A date and a version a number
For each matrix:
- An m by n table giving the labels in the matrix graph.
- A copy of the line, described above, with details of the fill-in.

Technical Notes

As the size and number of the linear systems increase the code requires more resources in terms of time and memory. You are likely to run out of patience before you run out of memory, particularly if you download the code and allocate memory to it manually. However, the product of m and n must not exceed 46,340. Beyond that number parts of the index arithmetic in the code would overflow the integer word size in java.
If you do run out of memory you may be able to recover memory, and continue your work, by deleting some of the open matrix windows. (Type x or X in those you want to get rid of.)
This software has been designed for interactive experimentation. It is not particularly fast. For the actual computation of optimal orderings of large matrices one would likely want to use a faster special purpose code.

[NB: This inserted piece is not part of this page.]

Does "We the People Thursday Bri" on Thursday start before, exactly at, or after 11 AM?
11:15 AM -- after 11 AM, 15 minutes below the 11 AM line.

Reversing the ordering may have no effect at all, for example, in the lexicographical ordering, or a huge effect, for example in the greedy algorithm.
Similarly, interchanging m and n may have a large or a small effect.
The greedy algorithm may require more time for the computation of the ordering than for the computation of the fill-in. Of course, if you actually solve several linear systems with the same structure the ordering would have to be computed only once.
The values of m and n specified in the control panel have no effect when importing an ordering. After the imported file is read they are reset to the values specified in the file.
The code uses a hash table to keep track of zero and non-zero entries in the coefficient matrix.